* ACTIVITY *
Give every line below again, exactly as it appears.

[Transcribed page contents]
********

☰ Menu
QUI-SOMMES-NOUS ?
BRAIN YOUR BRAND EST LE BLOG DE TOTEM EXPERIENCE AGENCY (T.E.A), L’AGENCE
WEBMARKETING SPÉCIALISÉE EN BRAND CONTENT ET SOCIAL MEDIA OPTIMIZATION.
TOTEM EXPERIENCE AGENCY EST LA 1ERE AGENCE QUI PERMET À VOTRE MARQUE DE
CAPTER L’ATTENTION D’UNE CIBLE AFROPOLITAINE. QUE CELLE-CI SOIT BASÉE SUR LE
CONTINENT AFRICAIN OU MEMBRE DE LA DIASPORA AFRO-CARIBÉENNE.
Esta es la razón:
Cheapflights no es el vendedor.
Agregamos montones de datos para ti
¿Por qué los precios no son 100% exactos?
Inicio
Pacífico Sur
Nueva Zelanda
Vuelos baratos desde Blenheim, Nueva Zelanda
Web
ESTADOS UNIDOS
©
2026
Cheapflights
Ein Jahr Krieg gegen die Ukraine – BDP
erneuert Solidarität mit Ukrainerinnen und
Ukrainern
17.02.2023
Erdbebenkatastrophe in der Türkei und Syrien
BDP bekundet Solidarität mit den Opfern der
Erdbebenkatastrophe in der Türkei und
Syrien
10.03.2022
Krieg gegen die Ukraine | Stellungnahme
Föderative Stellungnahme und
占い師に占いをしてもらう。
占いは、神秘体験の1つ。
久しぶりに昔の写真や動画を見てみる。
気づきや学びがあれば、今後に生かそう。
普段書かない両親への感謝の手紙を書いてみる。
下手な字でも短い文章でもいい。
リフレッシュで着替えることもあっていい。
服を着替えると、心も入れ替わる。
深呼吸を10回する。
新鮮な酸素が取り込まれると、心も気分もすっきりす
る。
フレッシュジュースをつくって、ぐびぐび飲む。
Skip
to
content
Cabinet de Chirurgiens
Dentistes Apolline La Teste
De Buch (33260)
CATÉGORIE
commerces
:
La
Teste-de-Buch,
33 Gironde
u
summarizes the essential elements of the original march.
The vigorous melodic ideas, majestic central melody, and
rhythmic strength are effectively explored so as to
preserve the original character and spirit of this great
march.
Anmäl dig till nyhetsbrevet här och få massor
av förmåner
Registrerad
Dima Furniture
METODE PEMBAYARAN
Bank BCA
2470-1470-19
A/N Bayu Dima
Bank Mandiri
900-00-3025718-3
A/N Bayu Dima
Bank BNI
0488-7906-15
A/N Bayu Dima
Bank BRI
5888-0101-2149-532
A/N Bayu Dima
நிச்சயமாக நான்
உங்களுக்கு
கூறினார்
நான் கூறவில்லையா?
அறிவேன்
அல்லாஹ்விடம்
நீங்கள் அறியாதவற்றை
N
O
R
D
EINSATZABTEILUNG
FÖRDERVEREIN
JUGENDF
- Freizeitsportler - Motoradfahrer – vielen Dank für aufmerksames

********

* RESULT OF THE EXERCISE *
☰ Menu
QUI-SOMMES-NOUS ?
BRAIN YOUR BRAND EST LE BLOG DE TOTEM EXPERIENCE AGENCY (T.E.A), L’AGENCE
WEBMARKETING SPÉCIALISÉE EN BRAND CONTENT ET SOCIAL MEDIA OPTIMIZATION.
TOTEM EXPERIENCE AGENCY EST LA 1ERE AGENCE QUI PERMET À VOTRE MARQUE DE
CAPTER L’ATTENTION D’UNE CIBLE AFROPOLITAINE. QUE CELLE-CI SOIT BASÉE SUR LE
CONTINENT AFRICAIN OU MEMBRE DE LA DIASPORA AFRO-CARIBÉENNE.
Esta es la razón:
Cheapflights no es el vendedor.
Agregamos montones de datos para ti
¿Por qué los precios no son 100% exactos?
Inicio
Pacífico Sur
Nueva Zelanda
Vuelos baratos desde Blenheim, Nueva Zelanda
Web
ESTADOS UNIDOS
©
2026
Cheapflights
Ein Jahr Krieg gegen die Ukraine – BDP
erneuert Solidarität mit Ukrainerinnen und
Ukrainern
17.02.2023
Erdbebenkatastrophe in der Türkei und Syrien
BDP bekundet Solidarität mit den Opfern der
Erdbebenkatastrophe in der Türkei und
Syrien
10.03.2022
Krieg gegen die Ukraine | Stellungnahme
Föderative Stellungnahme und
占い師に占いをしてもらう。
占いは、神秘体験の1つ。
久しぶりに昔の写真や動画を見てみる。
気づきや学びがあれば、今後に生かそう。
普段書かない両親への感謝の手紙を書いてみる。
下手な字でも短い文章でもいい。
リフレッシュで着替えることもあっていい。
服を着替えると、心も入れ替わる。
深呼吸を10回する。
新鮮な酸素が取り込まれると、心も気分もすっきりす
る。
フレッシュジュースをつくって、ぐびぐび飲む。
Skip
to
content
Cabinet de Chirurgiens
Dentistes Apolline La Teste
De Buch (33260)
CATÉGORIE
commerces
:
La
Teste-de-Buch,
33 Gironde
u
summarizes the essential elements of the original march.
The vigorous melodic ideas, majestic central melody, and
rhythmic strength are effectively explored so as to
preserve the original character and spirit of this great
march.
Anmäl dig till nyhetsbrevet här och få massor
av förmåner
Registrerad
Dima Furniture
METODE PEMBAYARAN
Bank BCA
2470-1470-19
A/N Bayu Dima
Bank Mandiri
900-00-3025718-3
A/N Bayu Dima
Bank BNI
0488-7906-15
A/N Bayu Dima
Bank BRI
5888-0101-2149-532
A/N Bayu Dima
நிச்சயமாக நான்
உங்களுக்கு
கூறினார்
நான் கூறவில்லையா?
அறிவேன்
அல்லாஹ்விடம்
நீங்கள் அறியாதவற்றை
N
O
R
D
EINSATZABTEILUNG
FÖRDERVEREIN
JUGENDF
- Freizeitsportler - Motoradfahrer – vielen Dank für aufmerksames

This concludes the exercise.